Behaviorisme
- Gepubliceerd in Geschiedenis
- Reageer als eerste!
De invloed van de evolutieleer was niet alleen zichtbaar in het functionalisme, maar ook op een ander gebied van de psychologie. Uit het idee dat de mens uit de dier ontwikkeld zou zijn, ontstond de vergelijkende/dier-psychologie. Tegen het einde van de 19e eeuw begonnen honden, katten, kippen en ratten de psychologische labaratoria te bevolken. Thorndicke liet dieren los op een ‘puzzlebox’. Ze moesten aan een touwtje trekken om bij het voedsel te komen. Dieren bleken niet te denken en te redeneren, maar volgens trial-and-arror te leren. Dit proces verloopt automatisch.

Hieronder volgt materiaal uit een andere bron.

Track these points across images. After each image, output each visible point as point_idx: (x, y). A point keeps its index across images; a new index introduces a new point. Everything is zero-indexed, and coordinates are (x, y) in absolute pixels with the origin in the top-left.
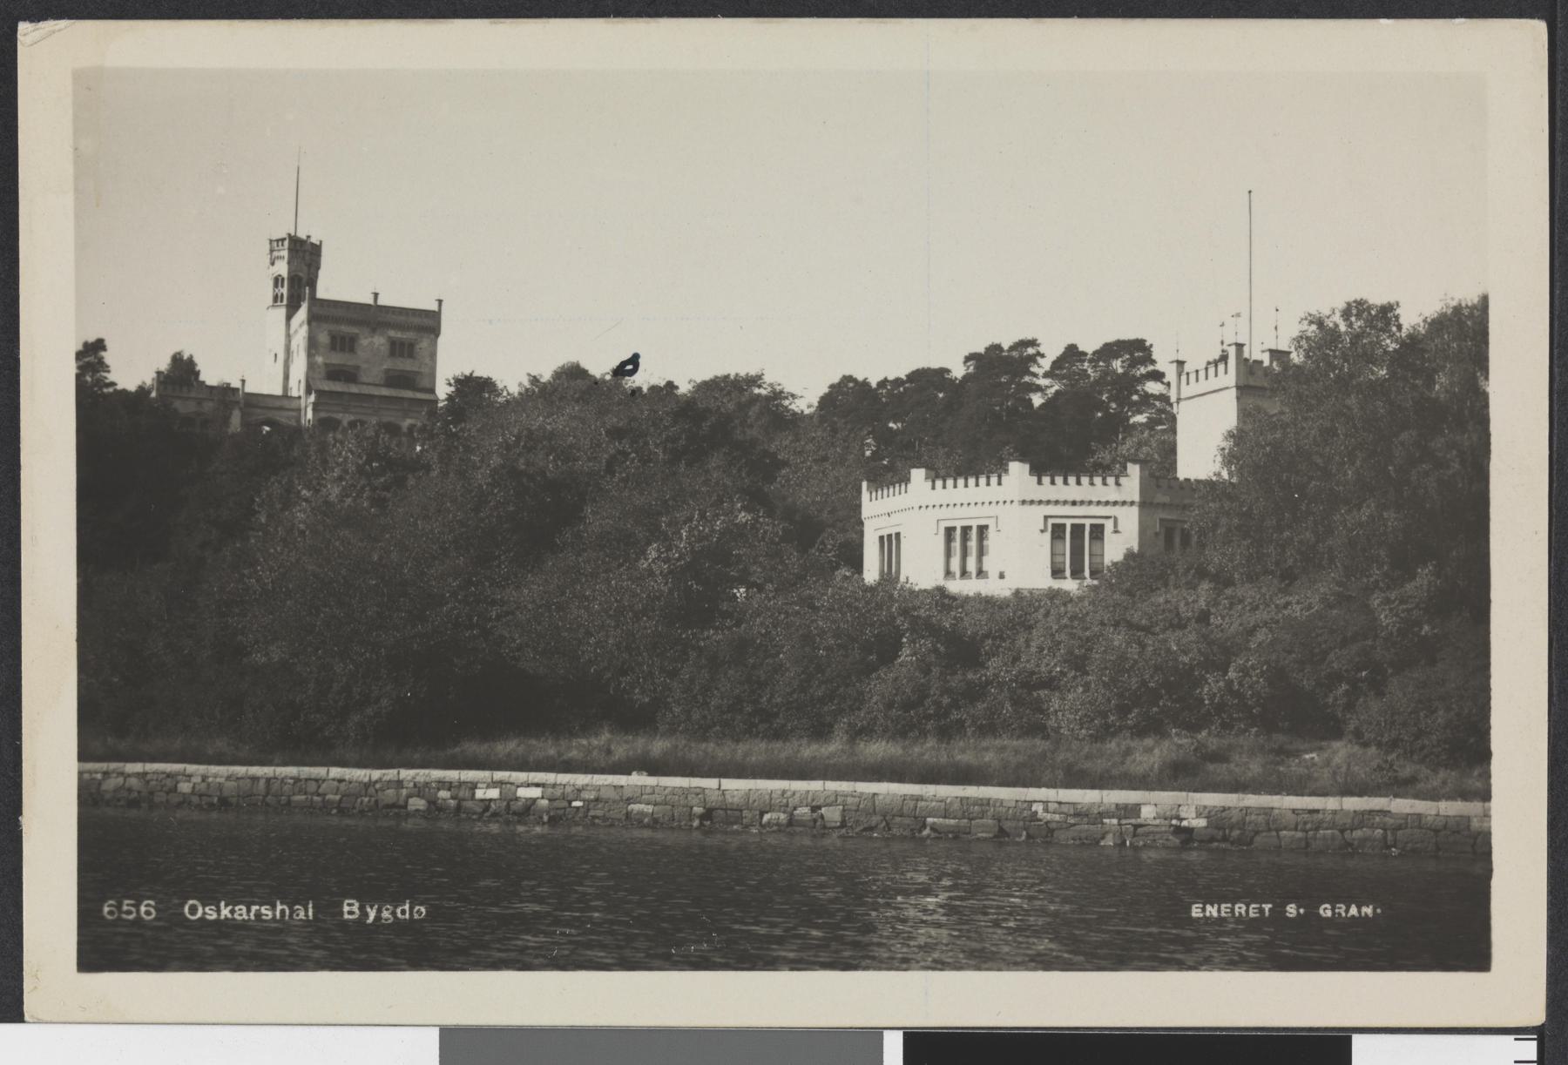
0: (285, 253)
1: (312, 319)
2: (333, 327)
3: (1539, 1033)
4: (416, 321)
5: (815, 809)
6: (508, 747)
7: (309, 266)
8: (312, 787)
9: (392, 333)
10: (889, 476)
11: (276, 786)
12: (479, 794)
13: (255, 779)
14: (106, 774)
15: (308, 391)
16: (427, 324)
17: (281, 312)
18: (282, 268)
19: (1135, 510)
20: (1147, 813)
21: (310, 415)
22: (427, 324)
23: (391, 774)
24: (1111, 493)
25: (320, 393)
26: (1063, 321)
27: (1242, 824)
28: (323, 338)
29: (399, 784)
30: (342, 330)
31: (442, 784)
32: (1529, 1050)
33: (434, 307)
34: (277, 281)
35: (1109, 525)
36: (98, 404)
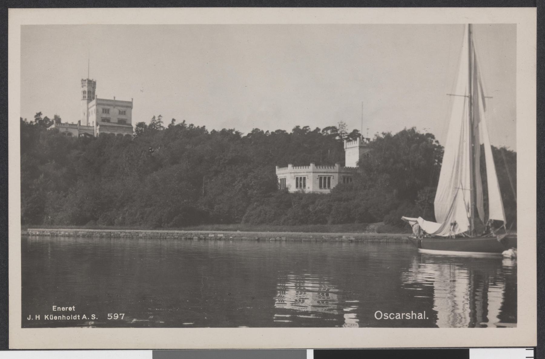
0: (86, 84)
1: (98, 104)
2: (103, 107)
3: (535, 349)
4: (126, 104)
5: (280, 237)
6: (216, 226)
7: (93, 88)
8: (171, 235)
9: (119, 108)
10: (284, 165)
11: (163, 235)
12: (209, 236)
13: (157, 233)
14: (121, 232)
15: (97, 124)
16: (129, 105)
17: (86, 102)
18: (86, 89)
19: (337, 174)
20: (344, 237)
21: (98, 132)
22: (129, 105)
23: (189, 232)
24: (333, 170)
25: (101, 126)
26: (317, 121)
27: (361, 239)
28: (101, 110)
29: (192, 234)
30: (105, 106)
31: (201, 234)
32: (531, 353)
33: (131, 100)
34: (84, 92)
35: (332, 177)
36: (24, 126)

Het idee over reflexen veranderd. Reflexen vinden plaats in een hoger niveau van de cortex dan gedacht werd, en kun je ook aanleren. Het idee is dat gedrag ontstaat op basis van reflexen, en dus ook aanleerbaar is.

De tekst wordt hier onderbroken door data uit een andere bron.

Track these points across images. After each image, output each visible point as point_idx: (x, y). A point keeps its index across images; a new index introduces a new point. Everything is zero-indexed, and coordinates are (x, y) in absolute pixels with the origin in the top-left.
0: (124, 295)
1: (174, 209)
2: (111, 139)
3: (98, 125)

Rond dezelfde tijd deed Pavlov onderzoek naar de speekselreflex bij honden. Hij kwam erachter dat de honden al begonnen te kwijlen (respons), als hij alleen maar aan kwam lopen met bakjes eten (stimulus). Hij bedacht dat hij de stimulus kon veranderen in allerlei andere stimuli, en dat dat nog steeds dezelfde respons zou opleveren. Dus, als hij altijd eerst een bel zou luiden, en direct daarna het voedsel gaf, zouden de honden op een gegeven moment alleen al bij het geluid van de bel beginnen te kwijlen. Dit noem je een geconditioneerde reflex.

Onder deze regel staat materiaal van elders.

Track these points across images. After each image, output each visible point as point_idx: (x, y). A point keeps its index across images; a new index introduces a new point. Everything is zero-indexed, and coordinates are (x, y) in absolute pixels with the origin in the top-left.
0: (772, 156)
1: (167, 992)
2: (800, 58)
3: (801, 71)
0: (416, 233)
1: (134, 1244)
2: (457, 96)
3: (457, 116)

Watson (beinvloedt door het positivisme) introduceerde het behaviorisme. De psychologie moest volgens hem bestuderen wat zichbaar is: het gedrag. De methode om dit te onderzoeken is observatie. De behaviorist ziet het bewustzijn als een black box: dit kan niet geobserveerd worden en is daarom geen object van studie.
Volgens Watson zijner drie oorspronkelijke emotionele reacties: woede, liefde en angst. Angst in bepaalde situaties komt door gewoontevorming, dit is aangeleerd, geconditioneerd gedrag. Watson demonstreerde dit door een experiment: Little Albert. Albert was 9 maanden oud, en aan hem werden een hond, een konijn, een aap en maskers getoond. Hij gaf hier geen reactie op. Wel schrok hij erg als er met een harde klap een hamer op een stuk ijzer werd geslagen. Door dit harde geluid te combineren met de voorwerpen, werd Albert hier uiteindelijk bang voor.